Exercise task 1: In the compactness passage, what reasoning leads to the conclusion that c equals b? Answer in one to three sentences.
Exercise task 2: Sum up the compactness passage in two sentences.
Exercise task 3: Write what comes next in the compactness passage, picking up after the statement of the proposition.

Document passage:
• • •

Since $\U$ is a covering, $\exists U\in \U$ such that $c\in U$. If
$c\neq b$, choose $\eps>0$ so that $(c-2\eps,c+2\eps)\subset U$.
Since $[a,c-\eps]$ is covered by finitely many open sets in $\U$,
say $U_1,\cdots U_n$, we have $[a,c+\eps]\subset
(\bigcup^{n}_{i=1}U_i)\cup U$, i.e., $[a,c+\eps]$ is covered by
finitely open sets, and hence $c+\eps\in S$. This is a contradiction
to the fact $c=\sup S$, and we conclude that $c=b$. But in this
case, by the same argument as above, $c=b\in S$.
\end{proof}
\end{ex}
\begin{prop} %prop1
X is compact. $\LRa$ If
$\mathcal{C}$ is a family of closed subsets of $X$ with finite
intersection property, i.e., $C_{1} \bigcap C_{2} \bigcap \ldots
\bigcap C_{n} \neq \emptyset$ for any finite subcollection $\{C_{1},
\ldots, C_{n} \} \subset \mathcal{C}$, then $\bigcap_{C \in
\mathcal{C}} C \neq \emptyset$.

• • •

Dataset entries
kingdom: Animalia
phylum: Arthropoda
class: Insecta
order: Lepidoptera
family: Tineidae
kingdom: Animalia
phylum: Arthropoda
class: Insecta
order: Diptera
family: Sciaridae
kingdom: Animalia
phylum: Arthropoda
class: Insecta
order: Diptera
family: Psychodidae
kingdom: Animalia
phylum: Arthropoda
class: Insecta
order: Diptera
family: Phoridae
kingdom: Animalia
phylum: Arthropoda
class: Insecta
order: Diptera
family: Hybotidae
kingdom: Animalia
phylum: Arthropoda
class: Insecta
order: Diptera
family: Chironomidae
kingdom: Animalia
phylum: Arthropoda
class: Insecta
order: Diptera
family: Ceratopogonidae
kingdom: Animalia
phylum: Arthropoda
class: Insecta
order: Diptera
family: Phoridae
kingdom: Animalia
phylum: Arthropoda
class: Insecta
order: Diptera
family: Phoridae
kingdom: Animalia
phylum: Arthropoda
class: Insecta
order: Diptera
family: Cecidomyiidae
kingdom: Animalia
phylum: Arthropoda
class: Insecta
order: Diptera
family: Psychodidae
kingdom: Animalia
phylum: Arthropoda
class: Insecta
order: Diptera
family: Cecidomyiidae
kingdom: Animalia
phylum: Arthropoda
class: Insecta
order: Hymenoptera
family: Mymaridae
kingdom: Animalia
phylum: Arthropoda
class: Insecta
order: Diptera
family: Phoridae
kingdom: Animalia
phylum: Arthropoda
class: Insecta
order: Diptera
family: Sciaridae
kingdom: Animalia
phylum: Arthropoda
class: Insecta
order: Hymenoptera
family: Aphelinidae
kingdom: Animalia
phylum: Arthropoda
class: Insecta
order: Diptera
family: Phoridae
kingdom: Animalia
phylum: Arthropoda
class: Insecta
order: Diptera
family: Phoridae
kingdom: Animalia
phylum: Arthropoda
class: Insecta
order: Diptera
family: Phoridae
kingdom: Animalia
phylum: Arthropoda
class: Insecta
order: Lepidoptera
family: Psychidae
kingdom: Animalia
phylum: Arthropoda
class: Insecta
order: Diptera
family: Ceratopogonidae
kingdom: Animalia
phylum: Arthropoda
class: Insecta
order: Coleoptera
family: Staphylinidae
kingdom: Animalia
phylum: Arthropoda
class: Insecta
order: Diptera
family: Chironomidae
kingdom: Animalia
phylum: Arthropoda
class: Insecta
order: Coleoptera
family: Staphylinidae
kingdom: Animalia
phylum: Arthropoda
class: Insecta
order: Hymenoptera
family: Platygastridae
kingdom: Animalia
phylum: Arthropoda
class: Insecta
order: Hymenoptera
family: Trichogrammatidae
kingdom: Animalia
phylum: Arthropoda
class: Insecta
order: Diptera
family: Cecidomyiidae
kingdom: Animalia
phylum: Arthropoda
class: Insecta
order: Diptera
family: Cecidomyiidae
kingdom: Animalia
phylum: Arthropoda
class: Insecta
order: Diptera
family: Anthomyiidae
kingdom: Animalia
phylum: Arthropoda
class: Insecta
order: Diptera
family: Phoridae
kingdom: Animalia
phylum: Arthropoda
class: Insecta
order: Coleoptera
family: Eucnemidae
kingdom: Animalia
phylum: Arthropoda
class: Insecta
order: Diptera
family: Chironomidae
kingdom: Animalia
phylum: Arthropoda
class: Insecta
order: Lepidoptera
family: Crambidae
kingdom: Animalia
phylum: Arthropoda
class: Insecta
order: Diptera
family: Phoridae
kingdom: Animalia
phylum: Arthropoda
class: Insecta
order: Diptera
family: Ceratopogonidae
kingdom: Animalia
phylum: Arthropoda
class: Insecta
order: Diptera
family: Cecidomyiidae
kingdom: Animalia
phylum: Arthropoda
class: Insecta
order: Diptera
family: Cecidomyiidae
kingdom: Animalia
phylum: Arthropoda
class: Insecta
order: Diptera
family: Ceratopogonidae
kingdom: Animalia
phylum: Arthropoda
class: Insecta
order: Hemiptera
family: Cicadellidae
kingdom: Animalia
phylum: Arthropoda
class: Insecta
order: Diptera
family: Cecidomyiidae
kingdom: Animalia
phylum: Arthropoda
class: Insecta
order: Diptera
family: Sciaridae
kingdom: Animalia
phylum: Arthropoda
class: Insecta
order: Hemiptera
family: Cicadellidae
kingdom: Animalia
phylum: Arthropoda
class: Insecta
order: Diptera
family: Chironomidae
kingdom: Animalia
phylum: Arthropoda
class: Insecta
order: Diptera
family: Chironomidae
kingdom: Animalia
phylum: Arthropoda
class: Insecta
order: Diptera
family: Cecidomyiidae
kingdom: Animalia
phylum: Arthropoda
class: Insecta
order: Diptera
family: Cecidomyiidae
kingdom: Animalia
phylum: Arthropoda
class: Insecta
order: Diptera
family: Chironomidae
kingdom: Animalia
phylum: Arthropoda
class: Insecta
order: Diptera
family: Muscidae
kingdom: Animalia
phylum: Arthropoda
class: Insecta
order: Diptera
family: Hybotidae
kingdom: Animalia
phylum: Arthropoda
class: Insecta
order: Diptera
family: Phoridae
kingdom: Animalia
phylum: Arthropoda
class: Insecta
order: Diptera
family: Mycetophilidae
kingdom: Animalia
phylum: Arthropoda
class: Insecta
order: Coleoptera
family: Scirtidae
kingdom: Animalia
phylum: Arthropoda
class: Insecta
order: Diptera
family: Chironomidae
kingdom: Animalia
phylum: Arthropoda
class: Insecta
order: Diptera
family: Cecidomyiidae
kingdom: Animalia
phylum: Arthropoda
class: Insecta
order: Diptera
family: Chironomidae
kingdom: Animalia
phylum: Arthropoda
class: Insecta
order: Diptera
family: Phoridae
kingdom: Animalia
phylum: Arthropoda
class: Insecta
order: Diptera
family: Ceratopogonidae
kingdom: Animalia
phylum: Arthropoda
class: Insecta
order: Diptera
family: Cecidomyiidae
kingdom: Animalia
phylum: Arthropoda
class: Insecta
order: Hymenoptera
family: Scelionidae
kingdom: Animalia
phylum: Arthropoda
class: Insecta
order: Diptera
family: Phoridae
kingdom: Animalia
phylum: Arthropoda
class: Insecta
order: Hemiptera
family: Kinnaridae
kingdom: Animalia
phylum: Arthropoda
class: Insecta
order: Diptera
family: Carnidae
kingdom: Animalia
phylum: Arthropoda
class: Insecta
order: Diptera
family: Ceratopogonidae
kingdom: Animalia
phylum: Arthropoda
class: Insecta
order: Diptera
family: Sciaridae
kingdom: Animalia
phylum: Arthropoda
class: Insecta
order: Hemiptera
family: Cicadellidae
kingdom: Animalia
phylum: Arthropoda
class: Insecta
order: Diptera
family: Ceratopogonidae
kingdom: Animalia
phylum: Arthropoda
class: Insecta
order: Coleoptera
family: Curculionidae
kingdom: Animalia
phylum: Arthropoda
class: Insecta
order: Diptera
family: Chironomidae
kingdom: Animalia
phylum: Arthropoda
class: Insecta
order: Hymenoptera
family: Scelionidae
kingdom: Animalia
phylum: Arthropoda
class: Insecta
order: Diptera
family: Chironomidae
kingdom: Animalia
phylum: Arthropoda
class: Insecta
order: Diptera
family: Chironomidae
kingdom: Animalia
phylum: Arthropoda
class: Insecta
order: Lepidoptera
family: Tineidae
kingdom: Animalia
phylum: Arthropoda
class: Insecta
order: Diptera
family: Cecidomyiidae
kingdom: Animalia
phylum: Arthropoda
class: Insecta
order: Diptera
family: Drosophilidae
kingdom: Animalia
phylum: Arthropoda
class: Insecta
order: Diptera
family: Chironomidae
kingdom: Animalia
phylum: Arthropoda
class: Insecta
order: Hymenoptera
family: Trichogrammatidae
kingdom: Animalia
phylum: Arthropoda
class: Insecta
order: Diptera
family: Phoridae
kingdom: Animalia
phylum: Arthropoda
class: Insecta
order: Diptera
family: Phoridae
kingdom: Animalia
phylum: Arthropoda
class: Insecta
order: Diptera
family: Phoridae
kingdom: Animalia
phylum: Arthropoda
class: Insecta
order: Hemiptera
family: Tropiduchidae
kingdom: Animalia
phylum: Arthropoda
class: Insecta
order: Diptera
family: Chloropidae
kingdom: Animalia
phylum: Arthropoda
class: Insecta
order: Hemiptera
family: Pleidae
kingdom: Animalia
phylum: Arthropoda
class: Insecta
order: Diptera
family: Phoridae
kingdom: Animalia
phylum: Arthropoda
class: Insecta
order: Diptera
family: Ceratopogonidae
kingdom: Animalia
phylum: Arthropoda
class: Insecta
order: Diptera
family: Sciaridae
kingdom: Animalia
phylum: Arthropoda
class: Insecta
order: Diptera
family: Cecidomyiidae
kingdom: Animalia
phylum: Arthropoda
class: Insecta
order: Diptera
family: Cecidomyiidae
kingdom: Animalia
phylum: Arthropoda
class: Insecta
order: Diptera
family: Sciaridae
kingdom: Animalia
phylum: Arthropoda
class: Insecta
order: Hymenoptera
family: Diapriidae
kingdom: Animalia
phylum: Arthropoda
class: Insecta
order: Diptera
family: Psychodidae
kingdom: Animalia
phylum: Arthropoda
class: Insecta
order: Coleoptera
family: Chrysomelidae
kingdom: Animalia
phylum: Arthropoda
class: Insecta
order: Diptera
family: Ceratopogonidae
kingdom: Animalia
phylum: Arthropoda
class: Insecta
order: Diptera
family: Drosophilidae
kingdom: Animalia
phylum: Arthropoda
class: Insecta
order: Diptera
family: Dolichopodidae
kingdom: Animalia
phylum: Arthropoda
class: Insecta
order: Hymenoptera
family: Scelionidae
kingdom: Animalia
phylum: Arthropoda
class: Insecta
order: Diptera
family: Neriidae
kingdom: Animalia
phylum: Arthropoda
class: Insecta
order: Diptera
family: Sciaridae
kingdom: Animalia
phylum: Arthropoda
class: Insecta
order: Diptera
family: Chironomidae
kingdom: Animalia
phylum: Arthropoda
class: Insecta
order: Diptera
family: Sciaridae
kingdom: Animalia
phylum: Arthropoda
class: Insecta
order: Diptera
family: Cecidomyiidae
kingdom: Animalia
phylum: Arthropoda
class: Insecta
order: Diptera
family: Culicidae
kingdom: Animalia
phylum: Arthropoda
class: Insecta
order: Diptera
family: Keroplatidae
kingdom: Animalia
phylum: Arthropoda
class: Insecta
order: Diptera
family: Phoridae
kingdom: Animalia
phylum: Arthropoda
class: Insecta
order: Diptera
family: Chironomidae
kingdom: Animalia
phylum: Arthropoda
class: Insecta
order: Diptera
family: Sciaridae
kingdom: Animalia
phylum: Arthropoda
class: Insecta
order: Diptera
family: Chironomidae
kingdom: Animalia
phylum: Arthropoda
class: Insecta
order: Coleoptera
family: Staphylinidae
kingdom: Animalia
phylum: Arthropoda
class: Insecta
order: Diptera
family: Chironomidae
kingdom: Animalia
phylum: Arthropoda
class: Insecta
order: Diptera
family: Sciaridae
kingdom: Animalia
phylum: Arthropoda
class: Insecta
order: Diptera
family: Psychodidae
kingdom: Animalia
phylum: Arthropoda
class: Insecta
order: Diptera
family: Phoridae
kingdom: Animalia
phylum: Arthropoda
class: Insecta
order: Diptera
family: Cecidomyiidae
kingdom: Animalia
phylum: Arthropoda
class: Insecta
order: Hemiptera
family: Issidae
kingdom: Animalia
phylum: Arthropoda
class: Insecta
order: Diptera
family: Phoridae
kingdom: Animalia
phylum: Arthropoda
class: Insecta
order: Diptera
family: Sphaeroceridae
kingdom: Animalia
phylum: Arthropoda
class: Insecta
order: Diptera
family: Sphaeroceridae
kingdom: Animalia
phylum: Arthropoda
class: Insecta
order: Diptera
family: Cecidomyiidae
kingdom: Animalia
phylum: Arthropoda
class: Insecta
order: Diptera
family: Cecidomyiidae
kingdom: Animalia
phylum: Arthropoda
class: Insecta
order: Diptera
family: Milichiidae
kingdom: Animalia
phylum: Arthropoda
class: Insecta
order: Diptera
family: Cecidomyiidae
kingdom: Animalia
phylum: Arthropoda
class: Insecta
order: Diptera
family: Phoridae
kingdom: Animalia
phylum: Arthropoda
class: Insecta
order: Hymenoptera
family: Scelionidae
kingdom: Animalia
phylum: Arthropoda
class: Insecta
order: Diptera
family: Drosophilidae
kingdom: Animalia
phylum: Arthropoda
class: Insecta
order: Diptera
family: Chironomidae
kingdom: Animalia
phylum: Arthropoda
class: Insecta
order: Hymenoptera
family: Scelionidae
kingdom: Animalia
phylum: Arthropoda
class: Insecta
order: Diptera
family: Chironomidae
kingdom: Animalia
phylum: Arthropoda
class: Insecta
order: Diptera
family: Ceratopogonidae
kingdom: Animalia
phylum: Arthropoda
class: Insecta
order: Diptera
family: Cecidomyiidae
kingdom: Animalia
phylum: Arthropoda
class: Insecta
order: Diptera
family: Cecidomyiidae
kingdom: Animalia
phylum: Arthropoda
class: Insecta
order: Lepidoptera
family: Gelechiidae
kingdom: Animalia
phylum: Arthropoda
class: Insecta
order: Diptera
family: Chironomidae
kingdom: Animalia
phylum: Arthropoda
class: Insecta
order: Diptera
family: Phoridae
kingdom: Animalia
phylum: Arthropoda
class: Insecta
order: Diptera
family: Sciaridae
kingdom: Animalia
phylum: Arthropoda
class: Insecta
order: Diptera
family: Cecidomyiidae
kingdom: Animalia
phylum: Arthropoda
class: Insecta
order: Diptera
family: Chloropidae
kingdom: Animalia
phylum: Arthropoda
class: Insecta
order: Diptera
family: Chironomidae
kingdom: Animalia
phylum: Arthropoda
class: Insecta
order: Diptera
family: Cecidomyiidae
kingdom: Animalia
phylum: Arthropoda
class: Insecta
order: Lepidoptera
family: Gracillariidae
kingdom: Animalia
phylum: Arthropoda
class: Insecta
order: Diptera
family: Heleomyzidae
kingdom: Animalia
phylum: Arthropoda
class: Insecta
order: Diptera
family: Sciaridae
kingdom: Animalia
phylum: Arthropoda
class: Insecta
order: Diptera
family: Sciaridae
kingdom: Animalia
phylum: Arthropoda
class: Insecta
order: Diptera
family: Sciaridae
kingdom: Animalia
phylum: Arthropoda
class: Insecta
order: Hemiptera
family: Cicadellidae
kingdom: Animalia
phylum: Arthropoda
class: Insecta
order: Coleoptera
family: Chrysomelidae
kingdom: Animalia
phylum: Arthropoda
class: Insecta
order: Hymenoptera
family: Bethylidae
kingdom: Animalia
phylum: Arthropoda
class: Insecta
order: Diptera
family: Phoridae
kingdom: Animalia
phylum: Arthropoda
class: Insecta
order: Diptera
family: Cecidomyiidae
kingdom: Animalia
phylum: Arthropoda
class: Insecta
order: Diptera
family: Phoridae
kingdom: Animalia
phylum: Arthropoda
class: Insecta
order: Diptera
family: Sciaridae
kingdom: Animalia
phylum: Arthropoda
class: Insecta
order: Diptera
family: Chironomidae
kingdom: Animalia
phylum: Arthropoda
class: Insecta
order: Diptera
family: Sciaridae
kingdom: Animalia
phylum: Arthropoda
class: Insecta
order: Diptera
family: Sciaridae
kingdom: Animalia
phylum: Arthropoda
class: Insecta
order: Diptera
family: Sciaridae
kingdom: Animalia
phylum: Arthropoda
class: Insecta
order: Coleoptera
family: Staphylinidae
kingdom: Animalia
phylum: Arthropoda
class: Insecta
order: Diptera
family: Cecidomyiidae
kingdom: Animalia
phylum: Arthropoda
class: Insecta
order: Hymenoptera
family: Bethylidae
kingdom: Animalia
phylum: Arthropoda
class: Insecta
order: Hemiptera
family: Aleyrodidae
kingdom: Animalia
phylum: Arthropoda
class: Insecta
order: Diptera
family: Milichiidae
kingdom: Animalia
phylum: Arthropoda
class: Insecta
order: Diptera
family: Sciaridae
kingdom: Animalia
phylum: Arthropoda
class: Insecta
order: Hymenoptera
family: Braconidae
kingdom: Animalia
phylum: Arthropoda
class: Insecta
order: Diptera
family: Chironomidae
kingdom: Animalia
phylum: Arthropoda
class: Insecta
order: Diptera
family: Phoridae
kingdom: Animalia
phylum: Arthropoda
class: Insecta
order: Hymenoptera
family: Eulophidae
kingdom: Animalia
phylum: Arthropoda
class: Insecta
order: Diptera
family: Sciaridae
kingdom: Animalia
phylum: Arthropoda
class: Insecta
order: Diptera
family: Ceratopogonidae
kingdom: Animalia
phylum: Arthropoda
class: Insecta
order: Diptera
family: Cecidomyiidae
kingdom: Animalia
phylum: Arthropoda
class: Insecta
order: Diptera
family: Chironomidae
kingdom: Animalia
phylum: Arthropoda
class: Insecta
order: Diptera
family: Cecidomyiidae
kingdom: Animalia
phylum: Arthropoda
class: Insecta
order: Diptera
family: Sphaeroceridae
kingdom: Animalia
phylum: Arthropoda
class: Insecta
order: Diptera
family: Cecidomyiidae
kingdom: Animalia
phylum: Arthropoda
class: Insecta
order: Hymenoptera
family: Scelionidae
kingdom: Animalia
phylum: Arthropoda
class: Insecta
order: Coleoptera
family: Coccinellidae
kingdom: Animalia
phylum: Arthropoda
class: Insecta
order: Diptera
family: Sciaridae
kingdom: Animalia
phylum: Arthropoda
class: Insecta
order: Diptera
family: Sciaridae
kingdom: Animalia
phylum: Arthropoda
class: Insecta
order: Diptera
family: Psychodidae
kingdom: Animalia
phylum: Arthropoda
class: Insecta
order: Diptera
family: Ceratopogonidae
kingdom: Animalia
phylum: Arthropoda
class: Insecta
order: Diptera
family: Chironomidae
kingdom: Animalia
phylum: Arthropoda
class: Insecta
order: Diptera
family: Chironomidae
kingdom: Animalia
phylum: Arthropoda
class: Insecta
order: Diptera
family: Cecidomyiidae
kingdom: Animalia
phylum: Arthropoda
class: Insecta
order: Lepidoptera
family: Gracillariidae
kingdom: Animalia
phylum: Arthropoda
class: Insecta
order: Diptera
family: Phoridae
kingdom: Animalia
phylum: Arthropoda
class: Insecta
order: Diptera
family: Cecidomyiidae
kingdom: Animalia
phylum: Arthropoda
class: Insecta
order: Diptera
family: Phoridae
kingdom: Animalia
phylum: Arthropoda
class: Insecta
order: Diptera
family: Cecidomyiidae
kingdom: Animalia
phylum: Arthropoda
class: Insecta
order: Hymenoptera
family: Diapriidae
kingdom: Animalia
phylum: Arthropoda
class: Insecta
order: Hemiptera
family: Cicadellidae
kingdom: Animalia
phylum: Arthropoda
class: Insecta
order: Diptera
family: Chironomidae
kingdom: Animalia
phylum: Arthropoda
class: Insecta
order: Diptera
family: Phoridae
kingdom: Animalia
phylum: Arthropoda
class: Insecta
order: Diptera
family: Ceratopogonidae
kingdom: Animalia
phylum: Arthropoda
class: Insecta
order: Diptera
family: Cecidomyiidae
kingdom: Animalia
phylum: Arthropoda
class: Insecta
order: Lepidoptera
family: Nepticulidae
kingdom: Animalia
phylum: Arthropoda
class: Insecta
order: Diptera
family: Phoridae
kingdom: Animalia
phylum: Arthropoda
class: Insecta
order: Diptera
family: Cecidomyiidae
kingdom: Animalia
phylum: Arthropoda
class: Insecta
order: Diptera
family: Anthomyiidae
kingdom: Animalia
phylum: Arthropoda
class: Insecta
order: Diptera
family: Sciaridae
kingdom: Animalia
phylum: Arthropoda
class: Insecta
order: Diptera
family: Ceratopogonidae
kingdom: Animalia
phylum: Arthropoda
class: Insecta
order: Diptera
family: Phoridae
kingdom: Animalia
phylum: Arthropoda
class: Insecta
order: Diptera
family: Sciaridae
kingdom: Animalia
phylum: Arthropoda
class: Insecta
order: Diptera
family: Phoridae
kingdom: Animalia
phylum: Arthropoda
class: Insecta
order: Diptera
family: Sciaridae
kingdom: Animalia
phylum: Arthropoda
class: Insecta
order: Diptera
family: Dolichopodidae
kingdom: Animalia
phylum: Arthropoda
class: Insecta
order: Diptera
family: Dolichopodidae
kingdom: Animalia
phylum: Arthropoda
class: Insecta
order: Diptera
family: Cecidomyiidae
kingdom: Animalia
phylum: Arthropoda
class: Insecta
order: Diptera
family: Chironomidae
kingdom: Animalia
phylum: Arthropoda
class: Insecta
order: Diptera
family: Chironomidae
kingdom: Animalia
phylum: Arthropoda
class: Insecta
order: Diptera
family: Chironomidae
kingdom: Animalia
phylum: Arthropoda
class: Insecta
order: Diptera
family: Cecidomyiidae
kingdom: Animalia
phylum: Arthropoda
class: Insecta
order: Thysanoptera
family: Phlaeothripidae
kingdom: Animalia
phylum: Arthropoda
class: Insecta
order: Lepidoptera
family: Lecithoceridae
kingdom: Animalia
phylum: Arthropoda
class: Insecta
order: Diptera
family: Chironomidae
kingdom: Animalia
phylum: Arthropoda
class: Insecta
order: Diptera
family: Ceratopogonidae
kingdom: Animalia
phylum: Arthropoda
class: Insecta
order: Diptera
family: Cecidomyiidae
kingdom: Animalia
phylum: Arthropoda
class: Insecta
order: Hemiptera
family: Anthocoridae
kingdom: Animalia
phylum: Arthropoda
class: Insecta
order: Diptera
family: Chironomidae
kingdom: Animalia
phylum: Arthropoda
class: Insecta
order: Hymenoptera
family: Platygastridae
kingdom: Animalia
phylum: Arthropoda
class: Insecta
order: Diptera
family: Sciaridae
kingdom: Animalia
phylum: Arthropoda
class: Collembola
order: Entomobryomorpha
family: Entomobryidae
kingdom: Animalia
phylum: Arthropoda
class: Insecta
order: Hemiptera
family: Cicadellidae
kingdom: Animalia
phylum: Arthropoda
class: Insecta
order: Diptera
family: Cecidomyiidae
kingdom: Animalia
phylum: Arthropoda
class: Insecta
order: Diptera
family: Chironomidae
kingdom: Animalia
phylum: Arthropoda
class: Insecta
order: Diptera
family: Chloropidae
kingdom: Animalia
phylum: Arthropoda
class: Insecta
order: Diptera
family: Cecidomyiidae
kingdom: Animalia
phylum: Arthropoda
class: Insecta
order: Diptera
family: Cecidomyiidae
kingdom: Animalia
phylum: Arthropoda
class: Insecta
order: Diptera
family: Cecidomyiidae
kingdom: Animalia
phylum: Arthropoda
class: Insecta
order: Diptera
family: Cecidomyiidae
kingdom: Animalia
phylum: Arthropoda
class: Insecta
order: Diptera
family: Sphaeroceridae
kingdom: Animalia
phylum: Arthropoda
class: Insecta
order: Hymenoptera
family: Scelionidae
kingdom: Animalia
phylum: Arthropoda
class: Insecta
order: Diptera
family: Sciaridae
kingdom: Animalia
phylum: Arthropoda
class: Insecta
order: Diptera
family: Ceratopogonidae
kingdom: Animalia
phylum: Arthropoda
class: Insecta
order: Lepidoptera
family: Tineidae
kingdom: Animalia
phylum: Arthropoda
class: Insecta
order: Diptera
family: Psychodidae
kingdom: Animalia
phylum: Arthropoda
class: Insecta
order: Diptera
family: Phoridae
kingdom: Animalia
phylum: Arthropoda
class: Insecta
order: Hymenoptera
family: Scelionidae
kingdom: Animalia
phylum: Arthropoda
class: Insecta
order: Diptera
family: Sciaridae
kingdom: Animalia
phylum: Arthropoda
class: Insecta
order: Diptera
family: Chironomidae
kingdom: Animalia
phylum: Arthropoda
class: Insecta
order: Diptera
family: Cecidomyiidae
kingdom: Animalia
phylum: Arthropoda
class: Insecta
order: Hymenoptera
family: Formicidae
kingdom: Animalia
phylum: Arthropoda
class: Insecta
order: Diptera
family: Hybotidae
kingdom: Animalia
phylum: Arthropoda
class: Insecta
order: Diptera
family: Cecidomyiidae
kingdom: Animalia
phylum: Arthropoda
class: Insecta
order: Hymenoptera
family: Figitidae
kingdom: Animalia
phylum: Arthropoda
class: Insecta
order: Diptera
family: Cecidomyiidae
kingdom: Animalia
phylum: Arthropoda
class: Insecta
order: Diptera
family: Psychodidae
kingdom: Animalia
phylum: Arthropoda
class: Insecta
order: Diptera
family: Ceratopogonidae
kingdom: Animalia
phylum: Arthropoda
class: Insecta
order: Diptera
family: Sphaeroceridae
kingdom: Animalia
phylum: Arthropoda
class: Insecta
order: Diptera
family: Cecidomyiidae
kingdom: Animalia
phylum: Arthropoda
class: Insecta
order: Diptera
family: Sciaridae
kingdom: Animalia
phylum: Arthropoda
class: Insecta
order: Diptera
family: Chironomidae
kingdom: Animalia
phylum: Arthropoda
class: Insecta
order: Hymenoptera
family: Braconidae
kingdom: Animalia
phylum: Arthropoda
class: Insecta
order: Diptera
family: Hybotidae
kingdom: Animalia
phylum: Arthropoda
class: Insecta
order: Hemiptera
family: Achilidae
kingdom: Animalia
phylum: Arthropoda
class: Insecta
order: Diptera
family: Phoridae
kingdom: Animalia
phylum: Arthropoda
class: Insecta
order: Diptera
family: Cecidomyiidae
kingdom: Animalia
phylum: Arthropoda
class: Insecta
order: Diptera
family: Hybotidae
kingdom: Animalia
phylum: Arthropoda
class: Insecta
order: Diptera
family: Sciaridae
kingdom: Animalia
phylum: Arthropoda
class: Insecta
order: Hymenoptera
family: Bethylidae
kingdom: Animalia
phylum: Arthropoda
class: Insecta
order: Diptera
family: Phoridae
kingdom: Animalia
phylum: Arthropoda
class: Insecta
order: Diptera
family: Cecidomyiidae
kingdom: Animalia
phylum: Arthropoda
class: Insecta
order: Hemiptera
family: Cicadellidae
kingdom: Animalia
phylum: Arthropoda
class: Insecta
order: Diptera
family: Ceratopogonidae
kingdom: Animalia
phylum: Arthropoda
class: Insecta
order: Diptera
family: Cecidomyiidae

• • •

Final result 1: If c were not equal to b, one could choose ε > 0 so that (c − 2ε, c + 2ε) lies inside the open set U containing c. Then [a, c + ε] would be covered by finitely many open sets, which would put c + ε in S. That contradicts c being the supremum of S, so c must equal b.

Final result 2: The passage finishes a proof by showing that if c were not b, [a, c + ε] would be covered by finitely many open sets from the covering, putting c + ε in S and contradicting c = sup S, so c = b, and the same argument gives b ∈ S. It then states a proposition: X is compact exactly when every family of closed subsets of X with the finite intersection property has a nonempty intersection.

Final result 3:
\end{prop}
\begin{proof}
Every collection of open subsets whose union is $X$ contains a
finite subcollection whose union is X. $\LRa$ Every collection of
closed subsets whose intersection is empty contains a finite
subcollection whose intersection is empty.
\end{proof}
\begin{ex}
$\{(-\infty,n] ~|~ n \in \Z\}$ satisfies FIP but $\bigcap \{ (-\infty,n] ~|~ n \in \Z \} = \emptyset$.
$\Ra \R$ is not compact.
\end{ex}
\begin{prop} %prop2
A closed subset of a compact space is compact.
\end{prop}
\begin{proof}
Suppose $\mathcal{U}$ is an open covering of closed subset A.
Then $\mathcal{U} \cup \{A^{c} \} $ is an open covering of X and hence $\exists$
a finite open subcovering $\mathcal{V} \subset \mathcal{U}$ of $X$.
Now $\mathcal{V}- \{ A^{c} \}$. is the desired finite subcovering for $A$.
\end{proof}
\begin{lem} %lemma3
Suppose $X$ is Hausdorff. If $C$ is a compact subset of
$X$ and $x$ is a point disjoint from $C$, then
there exist two disjoint open neighborhoods $U$ and $V$ of $C$ and $x$ respectively. In other words, a compact set and a point can be separated by open sets in a Hausdorff space.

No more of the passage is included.